How to transcribe a Podcast with Whisper on an ARM Mac using Homebrew
Goofing around with podcast transcripts today. Here's what I did to transcribe version 26 of the Breaking Change podcast, after a couple hours of being mad at how hard the Internet was making it:
- Run
brew install whisper-cpp
, because I'm fucking sick of cloning one-off Python repos. - Download a model and put it somewhere (I chose
ggml-large-v3-turbo-q8_0.bin
because it's apparently slower but more accurate than "q5", whatever the hell any of this means) - Since your podcast is probably an MP3, you'll have to convert it to a WAV file for Whisper. Rather than create an interstitial file we'd have to clean up later, we'll just pipe the conversion from
ffmpeg
. That bit of the command looks like:ffmpeg -i "v26.mp3" -ar 16000 -ac 1 -f wav -
- Next is the actual Whisper command, which requires us to reference both the Metal stuff (which ships with
whisper-cpp
) as well as our model (which I just put in iCloud Drive so I could safely forget about it). I also set it to output SRT (because I wrote a Ruby gem that converts SRT files to human-readable transcripts) and hint that I'm speaking in English. That bit of the command looks like this:GGML_METAL_PATH_RESOURCES="$(brew --prefix whisper-cpp)/share/whisper-cpp" whisper-cpp --model ~icloud-drive/dotfiles/models/whisper/ggml-large-v3-turbo-q8_0.bin --output-srt --language en --output-file "v26.srt"

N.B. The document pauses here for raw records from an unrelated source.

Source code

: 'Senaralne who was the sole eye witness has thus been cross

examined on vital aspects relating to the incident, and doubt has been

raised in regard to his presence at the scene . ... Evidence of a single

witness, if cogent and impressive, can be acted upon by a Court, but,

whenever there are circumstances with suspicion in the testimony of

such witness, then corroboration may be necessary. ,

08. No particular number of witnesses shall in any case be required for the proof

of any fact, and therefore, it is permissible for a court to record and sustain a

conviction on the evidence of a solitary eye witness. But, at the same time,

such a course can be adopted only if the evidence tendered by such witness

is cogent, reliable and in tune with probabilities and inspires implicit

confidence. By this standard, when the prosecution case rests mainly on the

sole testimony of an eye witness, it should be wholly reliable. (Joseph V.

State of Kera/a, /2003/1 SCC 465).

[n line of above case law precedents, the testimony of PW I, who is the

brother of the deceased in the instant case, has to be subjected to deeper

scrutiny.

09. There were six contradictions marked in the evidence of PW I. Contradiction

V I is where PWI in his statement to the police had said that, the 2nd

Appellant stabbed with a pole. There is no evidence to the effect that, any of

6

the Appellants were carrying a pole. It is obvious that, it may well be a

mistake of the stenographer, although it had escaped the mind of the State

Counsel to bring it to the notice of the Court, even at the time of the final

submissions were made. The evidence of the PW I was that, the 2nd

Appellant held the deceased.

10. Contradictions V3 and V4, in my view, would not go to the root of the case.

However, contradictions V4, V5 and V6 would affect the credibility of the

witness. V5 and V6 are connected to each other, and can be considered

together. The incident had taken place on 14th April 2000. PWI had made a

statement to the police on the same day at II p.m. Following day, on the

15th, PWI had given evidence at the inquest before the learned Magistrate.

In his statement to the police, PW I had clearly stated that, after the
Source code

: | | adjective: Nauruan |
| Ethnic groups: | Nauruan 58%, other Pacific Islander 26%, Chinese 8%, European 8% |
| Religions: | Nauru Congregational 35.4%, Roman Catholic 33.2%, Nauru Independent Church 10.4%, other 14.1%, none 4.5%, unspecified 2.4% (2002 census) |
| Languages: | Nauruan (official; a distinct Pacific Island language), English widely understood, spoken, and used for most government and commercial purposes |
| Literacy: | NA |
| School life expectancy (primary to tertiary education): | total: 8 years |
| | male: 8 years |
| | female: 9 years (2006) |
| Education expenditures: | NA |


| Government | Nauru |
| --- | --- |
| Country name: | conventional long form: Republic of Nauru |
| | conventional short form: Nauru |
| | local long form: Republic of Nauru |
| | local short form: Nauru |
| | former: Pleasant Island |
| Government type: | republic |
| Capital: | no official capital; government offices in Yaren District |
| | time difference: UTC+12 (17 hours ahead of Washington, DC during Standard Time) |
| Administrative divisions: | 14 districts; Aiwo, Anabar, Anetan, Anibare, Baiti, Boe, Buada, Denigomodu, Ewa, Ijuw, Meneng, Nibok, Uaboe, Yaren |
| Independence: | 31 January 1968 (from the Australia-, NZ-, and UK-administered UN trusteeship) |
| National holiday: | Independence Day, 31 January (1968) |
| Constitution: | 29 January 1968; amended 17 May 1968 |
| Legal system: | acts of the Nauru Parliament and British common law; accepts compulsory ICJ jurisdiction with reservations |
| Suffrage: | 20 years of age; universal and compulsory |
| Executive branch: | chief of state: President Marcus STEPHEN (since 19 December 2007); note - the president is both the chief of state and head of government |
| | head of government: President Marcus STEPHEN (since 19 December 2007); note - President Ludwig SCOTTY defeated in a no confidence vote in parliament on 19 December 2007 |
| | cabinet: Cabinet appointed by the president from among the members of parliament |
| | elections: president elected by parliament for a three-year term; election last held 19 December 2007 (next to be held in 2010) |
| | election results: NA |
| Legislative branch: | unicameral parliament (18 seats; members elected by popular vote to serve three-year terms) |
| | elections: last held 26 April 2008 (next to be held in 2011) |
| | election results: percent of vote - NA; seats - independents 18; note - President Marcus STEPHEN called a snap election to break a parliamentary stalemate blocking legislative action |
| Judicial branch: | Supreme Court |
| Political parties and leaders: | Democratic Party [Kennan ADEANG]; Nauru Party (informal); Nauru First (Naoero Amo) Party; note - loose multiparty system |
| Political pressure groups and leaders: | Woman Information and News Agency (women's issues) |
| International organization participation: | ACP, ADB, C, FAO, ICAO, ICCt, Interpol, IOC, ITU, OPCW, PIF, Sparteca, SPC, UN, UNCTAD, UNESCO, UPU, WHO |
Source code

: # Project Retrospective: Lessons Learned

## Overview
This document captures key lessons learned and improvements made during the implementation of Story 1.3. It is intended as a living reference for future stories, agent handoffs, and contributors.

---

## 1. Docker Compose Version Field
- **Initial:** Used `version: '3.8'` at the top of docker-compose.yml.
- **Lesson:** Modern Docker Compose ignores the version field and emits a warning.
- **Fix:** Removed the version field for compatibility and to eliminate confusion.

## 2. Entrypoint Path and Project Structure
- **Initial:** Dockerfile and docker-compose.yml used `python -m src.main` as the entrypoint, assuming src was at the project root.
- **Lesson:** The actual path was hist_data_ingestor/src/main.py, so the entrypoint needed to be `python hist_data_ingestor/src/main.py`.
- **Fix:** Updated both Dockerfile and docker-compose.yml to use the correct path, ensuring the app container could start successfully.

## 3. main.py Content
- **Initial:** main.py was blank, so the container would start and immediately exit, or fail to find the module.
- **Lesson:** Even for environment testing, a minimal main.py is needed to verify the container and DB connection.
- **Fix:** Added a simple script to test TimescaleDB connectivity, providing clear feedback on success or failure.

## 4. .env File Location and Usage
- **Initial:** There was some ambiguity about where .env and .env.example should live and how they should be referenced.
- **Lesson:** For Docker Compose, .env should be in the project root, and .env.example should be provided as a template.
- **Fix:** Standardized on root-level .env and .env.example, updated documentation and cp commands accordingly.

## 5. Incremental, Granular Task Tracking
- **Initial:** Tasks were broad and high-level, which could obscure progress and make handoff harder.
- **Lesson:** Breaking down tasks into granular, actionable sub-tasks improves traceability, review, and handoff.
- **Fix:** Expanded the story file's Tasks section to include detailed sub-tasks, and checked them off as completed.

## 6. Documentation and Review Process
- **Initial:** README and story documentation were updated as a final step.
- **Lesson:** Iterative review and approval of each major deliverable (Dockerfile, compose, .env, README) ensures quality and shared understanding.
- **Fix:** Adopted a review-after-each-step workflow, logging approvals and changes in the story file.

Here's the above put together into a brief script I named transcribe-podcast
that will just transcribe whatever file you pass to it:
# Check if an input file is provided
if [ -z "$1" ]; then
echo "Usage: $0 input_audio_file"
exit 1
fi
input_file="$1"
base_name=$(basename "$input_file" | sed 's/\.[^.]*$//')
# Convert input audio to 16kHz mono WAV and pipe to whisper-cpp
ffmpeg -i "$input_file" -ar 16000 -ac 1 -f wav - | \
GGML_METAL_PATH_RESOURCES="$(brew --prefix whisper-cpp)/share/whisper-cpp" \
whisper-cpp --model ~/icloud-drive/dotfiles/models/whisper/ggml-large-v3-turbo-q8_0.bin \
--output-srt --language en --output-file "$base_name" -
If you're writing a script like this for yourself, just replace the path to the --model
flag and you too will be able to do cool stuff like this:
$ transcribe-podcast your-podcast.mp3
As for performance, on an M4 Pro with 14 CPU cores, the above three-and-a-half hour podcast took a bit over 11 minutes. On an M2 Ultra with 24 cores, the same file was finished in about 8 minutes. Cool.